» **TASK DETAILS**
Pull out every line in the records below that contains the string "latest", and copy each one in full. Matching is case-sensitive.

» **DATA LISTING**
=======

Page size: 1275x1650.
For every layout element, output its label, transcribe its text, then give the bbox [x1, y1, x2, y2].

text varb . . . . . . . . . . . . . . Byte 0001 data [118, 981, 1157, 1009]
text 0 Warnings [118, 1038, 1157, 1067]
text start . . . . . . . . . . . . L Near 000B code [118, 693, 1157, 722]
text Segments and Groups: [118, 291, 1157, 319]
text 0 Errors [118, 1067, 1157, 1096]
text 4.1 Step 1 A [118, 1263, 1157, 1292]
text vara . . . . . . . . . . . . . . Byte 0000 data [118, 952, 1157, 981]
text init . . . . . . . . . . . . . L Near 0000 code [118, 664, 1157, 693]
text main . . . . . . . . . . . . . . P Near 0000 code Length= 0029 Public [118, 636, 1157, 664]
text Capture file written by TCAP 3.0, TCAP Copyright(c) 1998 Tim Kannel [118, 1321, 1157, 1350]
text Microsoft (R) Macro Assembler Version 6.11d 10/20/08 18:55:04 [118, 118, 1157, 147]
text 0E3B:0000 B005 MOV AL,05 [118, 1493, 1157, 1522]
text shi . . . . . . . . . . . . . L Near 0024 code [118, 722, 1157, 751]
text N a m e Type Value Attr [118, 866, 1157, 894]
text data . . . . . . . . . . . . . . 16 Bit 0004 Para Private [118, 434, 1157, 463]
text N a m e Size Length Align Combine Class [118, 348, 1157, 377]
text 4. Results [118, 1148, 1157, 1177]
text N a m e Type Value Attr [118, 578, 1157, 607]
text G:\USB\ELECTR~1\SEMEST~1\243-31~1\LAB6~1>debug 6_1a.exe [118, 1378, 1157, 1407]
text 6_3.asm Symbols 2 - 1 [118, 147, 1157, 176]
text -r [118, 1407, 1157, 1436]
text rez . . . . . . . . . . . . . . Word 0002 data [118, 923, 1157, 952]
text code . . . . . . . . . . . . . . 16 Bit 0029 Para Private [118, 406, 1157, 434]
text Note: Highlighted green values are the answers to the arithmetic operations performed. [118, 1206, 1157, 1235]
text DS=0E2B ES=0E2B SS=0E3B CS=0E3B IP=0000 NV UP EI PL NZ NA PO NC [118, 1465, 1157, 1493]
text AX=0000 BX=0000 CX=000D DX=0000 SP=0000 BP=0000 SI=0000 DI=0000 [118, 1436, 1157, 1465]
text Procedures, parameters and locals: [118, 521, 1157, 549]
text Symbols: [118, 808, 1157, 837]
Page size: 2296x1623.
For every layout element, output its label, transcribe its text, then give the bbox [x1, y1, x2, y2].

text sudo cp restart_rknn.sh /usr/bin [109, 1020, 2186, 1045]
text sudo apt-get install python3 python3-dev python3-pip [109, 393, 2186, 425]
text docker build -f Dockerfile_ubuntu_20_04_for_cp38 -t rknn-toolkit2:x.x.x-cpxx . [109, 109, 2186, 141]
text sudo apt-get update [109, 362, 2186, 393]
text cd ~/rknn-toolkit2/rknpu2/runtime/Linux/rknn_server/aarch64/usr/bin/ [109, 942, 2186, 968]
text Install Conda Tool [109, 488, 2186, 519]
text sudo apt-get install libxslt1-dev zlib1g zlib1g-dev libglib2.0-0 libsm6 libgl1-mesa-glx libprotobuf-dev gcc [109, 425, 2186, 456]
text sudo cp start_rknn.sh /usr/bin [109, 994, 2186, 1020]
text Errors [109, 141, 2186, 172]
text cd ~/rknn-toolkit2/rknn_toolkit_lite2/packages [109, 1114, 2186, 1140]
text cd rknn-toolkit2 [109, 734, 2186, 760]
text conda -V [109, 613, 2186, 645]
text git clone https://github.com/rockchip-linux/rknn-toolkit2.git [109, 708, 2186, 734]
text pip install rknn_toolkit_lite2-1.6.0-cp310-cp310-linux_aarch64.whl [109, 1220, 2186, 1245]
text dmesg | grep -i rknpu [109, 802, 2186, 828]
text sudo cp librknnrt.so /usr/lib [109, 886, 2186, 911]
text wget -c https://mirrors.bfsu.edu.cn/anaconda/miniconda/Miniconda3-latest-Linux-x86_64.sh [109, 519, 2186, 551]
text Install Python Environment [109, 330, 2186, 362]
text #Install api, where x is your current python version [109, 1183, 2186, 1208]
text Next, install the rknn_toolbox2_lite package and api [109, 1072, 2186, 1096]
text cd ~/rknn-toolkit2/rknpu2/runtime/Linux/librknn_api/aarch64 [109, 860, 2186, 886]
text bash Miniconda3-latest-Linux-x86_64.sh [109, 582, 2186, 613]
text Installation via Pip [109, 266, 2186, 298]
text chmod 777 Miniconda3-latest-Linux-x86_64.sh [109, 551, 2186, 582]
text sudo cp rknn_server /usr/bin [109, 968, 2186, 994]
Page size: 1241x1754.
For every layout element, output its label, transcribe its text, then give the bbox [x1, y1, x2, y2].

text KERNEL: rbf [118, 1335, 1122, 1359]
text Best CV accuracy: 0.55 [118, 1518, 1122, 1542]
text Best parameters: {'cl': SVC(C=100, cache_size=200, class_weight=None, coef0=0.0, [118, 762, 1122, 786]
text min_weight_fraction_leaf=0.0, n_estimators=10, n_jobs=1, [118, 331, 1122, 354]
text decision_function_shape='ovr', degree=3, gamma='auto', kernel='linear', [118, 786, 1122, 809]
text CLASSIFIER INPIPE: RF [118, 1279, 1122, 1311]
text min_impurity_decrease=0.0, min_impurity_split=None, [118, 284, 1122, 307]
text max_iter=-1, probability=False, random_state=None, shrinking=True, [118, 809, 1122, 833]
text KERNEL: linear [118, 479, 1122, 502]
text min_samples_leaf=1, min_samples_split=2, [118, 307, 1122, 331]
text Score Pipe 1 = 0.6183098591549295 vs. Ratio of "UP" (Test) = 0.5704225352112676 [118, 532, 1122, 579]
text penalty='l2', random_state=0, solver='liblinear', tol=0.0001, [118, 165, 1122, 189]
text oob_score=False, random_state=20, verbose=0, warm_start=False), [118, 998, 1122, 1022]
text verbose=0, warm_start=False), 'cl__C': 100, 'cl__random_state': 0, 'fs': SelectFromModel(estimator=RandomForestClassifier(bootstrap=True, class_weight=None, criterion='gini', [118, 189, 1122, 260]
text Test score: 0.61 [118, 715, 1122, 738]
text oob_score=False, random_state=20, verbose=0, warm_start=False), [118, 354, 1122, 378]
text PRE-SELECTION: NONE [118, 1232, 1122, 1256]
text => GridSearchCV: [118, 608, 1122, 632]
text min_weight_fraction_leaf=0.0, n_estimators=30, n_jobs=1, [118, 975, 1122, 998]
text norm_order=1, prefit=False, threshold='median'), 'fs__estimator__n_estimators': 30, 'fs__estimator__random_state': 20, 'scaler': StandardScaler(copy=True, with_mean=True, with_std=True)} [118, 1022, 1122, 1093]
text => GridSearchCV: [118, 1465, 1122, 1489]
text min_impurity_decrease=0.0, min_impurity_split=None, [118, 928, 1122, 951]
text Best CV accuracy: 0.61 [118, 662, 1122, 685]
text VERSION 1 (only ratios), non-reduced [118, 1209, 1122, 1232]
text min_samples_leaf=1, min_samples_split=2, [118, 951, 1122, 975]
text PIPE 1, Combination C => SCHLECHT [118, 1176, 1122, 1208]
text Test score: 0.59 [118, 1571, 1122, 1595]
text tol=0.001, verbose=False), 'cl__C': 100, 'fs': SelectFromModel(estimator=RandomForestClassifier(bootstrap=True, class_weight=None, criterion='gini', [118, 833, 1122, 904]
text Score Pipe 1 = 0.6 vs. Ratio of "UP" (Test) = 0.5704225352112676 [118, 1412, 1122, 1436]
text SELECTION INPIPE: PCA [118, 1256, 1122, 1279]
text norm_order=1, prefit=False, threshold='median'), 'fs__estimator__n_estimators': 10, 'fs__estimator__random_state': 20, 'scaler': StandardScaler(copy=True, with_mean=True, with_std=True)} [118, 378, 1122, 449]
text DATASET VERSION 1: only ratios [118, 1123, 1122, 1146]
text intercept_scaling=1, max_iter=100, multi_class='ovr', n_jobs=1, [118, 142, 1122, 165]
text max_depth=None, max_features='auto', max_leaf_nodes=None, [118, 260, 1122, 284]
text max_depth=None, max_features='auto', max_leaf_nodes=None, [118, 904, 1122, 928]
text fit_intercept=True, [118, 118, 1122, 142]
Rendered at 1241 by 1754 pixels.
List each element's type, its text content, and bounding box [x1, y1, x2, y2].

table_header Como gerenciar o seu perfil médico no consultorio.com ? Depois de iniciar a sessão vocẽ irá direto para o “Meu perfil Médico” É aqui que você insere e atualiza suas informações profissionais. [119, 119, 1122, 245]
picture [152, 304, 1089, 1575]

=======

» **RESPONSE TO THE EXERCISE**
text wget -c https://mirrors.bfsu.edu.cn/anaconda/miniconda/Miniconda3-latest-Linux-x86_64.sh [109, 519, 2186, 551]
text bash Miniconda3-latest-Linux-x86_64.sh [109, 582, 2186, 613]
text chmod 777 Miniconda3-latest-Linux-x86_64.sh [109, 551, 2186, 582]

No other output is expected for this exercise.